By WILLIS OKETCH
Kenya Sugar Board directors have seized 46,000 bags of imported duty free sugar worth Sh184 million after they raided a godown at Changamwe in Mombasa.
Reports show this is the largest seizure of illegal sugar imports anywhere in Kenya since the start of official records.
Documents found with workers at the warehouse showed the commodity was imported by a Nairobi-based firm called Mt Kenya Skyline.
The Friday’s seizure was described by the KSB directors as a breakthrough in the fight against dumping of cheap duty-free sugar into the local market, which they complained was destabilising the local sugar prices.
It has emerged that seizure was the first of its kind after many years in the fight against the importation of illegal sugar into the local market. Last week, the directors impounded a huge amount of the sugar in a Super Market in Nakuru.
The directors, led by the authority’s chairman Saul Busolo, also impounded 1,800 bags of condemned sugar at African Logistic Bollore godown at Chagamwe following a tip off from the public.

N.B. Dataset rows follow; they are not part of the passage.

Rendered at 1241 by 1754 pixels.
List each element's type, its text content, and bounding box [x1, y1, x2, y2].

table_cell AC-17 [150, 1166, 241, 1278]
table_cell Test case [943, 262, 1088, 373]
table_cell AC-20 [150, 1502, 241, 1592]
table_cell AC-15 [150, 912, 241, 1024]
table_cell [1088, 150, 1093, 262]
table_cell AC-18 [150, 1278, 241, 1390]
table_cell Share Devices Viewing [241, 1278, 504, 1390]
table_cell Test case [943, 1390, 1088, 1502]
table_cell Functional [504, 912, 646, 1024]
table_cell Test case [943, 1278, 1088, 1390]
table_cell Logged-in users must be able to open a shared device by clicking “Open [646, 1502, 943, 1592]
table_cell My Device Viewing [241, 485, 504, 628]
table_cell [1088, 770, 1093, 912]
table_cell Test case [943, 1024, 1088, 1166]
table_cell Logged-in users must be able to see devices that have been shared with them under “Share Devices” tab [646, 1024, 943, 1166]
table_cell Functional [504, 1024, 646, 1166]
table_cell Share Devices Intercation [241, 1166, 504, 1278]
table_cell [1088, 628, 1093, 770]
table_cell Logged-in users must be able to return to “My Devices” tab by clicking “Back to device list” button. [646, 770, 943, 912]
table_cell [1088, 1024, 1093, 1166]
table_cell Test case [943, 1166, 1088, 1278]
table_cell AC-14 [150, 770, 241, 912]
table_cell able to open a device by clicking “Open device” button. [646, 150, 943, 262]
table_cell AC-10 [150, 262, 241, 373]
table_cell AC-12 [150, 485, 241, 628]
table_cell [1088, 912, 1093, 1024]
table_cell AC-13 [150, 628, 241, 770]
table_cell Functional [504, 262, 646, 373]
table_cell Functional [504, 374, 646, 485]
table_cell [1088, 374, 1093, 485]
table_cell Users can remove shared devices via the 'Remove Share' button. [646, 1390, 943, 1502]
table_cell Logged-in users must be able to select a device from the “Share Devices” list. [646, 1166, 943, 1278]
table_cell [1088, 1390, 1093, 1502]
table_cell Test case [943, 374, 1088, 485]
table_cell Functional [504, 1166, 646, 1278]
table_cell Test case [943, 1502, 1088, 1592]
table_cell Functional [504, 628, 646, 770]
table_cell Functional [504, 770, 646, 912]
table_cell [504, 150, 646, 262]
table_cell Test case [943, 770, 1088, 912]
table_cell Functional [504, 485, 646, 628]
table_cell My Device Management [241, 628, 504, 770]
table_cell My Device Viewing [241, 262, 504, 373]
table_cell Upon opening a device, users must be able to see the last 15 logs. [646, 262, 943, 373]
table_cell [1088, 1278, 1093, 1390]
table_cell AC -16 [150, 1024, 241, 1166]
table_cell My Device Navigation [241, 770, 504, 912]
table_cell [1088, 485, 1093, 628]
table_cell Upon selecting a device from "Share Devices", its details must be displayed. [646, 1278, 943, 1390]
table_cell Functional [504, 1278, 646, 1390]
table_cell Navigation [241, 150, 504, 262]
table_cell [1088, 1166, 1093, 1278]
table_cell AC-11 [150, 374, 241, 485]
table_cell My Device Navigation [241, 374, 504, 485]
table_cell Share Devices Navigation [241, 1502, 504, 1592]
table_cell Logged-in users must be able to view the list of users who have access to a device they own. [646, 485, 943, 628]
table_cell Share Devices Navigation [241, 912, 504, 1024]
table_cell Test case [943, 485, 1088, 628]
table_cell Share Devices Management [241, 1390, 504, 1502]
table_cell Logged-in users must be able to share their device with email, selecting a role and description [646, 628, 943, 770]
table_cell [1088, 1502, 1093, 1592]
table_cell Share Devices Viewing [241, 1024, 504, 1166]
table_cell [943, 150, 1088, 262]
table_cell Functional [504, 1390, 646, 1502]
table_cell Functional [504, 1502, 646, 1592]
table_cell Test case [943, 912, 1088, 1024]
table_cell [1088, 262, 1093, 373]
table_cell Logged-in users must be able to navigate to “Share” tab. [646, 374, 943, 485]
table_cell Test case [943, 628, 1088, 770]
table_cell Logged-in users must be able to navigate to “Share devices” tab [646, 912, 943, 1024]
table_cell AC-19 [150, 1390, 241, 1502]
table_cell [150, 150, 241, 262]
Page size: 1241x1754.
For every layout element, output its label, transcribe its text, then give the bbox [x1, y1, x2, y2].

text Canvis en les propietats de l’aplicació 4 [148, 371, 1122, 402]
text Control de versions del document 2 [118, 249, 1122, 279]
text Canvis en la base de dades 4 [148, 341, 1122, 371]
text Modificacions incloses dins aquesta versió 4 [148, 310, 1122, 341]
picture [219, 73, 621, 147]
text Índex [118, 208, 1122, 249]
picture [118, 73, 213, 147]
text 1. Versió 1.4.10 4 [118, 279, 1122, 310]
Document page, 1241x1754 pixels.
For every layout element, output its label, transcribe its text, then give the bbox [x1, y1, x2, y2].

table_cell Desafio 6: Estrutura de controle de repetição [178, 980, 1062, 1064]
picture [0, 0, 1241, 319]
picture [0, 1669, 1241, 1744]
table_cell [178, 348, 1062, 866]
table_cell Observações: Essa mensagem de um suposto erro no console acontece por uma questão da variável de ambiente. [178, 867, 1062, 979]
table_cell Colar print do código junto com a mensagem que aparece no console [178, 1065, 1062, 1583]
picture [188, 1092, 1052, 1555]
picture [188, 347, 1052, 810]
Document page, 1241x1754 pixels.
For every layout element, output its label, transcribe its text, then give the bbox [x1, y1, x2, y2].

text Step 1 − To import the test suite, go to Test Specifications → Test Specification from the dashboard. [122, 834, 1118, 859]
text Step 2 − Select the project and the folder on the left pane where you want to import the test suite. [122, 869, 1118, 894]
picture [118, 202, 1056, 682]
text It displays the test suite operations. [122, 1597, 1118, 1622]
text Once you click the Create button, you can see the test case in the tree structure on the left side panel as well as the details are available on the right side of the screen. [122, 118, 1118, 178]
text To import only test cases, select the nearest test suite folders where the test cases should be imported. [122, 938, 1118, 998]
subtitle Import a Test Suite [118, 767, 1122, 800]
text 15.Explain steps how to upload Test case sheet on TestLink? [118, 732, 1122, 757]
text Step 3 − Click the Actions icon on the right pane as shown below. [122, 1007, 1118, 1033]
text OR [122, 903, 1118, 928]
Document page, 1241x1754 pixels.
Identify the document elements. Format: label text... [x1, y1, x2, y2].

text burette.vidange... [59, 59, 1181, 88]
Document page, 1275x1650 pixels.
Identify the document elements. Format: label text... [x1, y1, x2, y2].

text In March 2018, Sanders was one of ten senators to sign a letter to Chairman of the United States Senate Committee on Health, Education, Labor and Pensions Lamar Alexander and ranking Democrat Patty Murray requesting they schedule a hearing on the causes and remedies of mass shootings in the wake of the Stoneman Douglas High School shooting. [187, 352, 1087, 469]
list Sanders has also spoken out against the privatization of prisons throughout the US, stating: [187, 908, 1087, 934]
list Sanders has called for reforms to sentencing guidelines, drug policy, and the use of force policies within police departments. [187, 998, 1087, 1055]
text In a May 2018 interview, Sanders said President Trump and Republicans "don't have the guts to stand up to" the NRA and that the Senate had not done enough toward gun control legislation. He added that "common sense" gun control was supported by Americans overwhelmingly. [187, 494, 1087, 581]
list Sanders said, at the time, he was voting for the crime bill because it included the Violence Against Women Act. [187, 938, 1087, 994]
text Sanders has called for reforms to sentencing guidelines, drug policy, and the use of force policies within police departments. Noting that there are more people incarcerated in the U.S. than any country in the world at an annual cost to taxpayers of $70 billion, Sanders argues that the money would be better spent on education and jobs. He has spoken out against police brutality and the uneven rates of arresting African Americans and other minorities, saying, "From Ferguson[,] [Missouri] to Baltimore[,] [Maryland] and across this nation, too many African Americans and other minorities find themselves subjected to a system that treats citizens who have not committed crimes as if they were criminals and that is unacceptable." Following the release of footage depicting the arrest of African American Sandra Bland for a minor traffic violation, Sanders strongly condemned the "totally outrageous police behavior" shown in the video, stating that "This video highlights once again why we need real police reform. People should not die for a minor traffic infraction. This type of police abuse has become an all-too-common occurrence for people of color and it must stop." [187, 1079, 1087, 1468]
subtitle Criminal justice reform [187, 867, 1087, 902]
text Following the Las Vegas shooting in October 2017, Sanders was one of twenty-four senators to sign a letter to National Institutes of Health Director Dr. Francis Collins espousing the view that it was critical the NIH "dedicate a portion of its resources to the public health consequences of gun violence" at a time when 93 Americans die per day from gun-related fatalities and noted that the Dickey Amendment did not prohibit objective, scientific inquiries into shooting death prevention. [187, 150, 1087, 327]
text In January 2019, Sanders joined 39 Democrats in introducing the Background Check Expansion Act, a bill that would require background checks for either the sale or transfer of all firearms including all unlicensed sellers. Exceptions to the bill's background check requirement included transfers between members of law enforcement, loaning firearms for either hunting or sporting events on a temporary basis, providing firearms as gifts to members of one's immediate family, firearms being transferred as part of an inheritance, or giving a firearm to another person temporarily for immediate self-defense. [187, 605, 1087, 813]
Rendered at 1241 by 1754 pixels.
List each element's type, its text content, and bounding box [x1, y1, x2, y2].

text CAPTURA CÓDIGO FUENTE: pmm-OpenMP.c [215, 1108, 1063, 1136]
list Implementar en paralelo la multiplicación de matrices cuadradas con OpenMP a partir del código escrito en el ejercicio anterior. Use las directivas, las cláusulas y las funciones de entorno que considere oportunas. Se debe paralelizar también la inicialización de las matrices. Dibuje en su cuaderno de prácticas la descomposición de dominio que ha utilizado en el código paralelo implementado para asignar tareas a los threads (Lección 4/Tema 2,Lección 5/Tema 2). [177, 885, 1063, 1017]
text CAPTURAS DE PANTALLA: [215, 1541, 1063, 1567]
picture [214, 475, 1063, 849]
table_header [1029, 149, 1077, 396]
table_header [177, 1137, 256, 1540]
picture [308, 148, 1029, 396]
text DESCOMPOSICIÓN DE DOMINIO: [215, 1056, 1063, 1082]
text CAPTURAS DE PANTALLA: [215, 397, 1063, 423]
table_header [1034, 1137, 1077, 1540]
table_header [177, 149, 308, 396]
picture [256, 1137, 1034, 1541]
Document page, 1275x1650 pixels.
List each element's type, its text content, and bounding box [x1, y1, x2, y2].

During the raid where 46,000 bags of sugar were seized, two workers at the godown suspected to have been involved in the repackaging of the commodity into new sacks were arrested. Criminal Investigation officers who accompanied the board of directors to the place arrested the two suspects and took them Changamwe police station.
The Board’s Managing Director Rose Mkok said the two suspects were arrested for engaging in illegal repackaging of imported sugar whose origin was not known.
The directors who have launched investigation into the illegal importation of the commodity said they want to stop the importation of cheap sugar into the market to protect the local sugar industry.
Addressing the Press in Changamwe after the raid, a director, Engineer Mohamed Mukhwana claimed: “We are surprised that this is an importer we allowed to bring sugar into the country but he has imported more than what he was allowed.”
Domestic consumption
He said the local sugar industries had manufactured enough sugar, which can meet the domestic consumption but now they cannot sell the commodity because of cheap sugar, which has flooded the market. Others in the raid included Nicholas Oricho, Billy Wanjala and Ewiing Mwombe. They vowed to continue with the exercise to rid the country of illegal cheap sugar.
They complained that sugarcane farmers in the Western part of Kenya were not being paid for the sugarcane they had delivered because the sugar they had was not being sold.
“We have tonnes of ready sugar in the godowns of the sugar factories but they are not being sold because of the cheap imported sugar in the country,” said Oricho.
Oricho, who spoke where the condemned bags of sugar were impounded, regretted that the commodity was now being sold in various supper markets and shops and their suitability was not known.
He said the importation of the sugar was destabilising the price of local manufactured sugar and that was why they declared war against the illegal importation of the sugar.
He said the board of directors would soon take the war against the importation of illegal sugar to Garissa, Mandera and other parts of the country as a measure to protect the local sugar industries.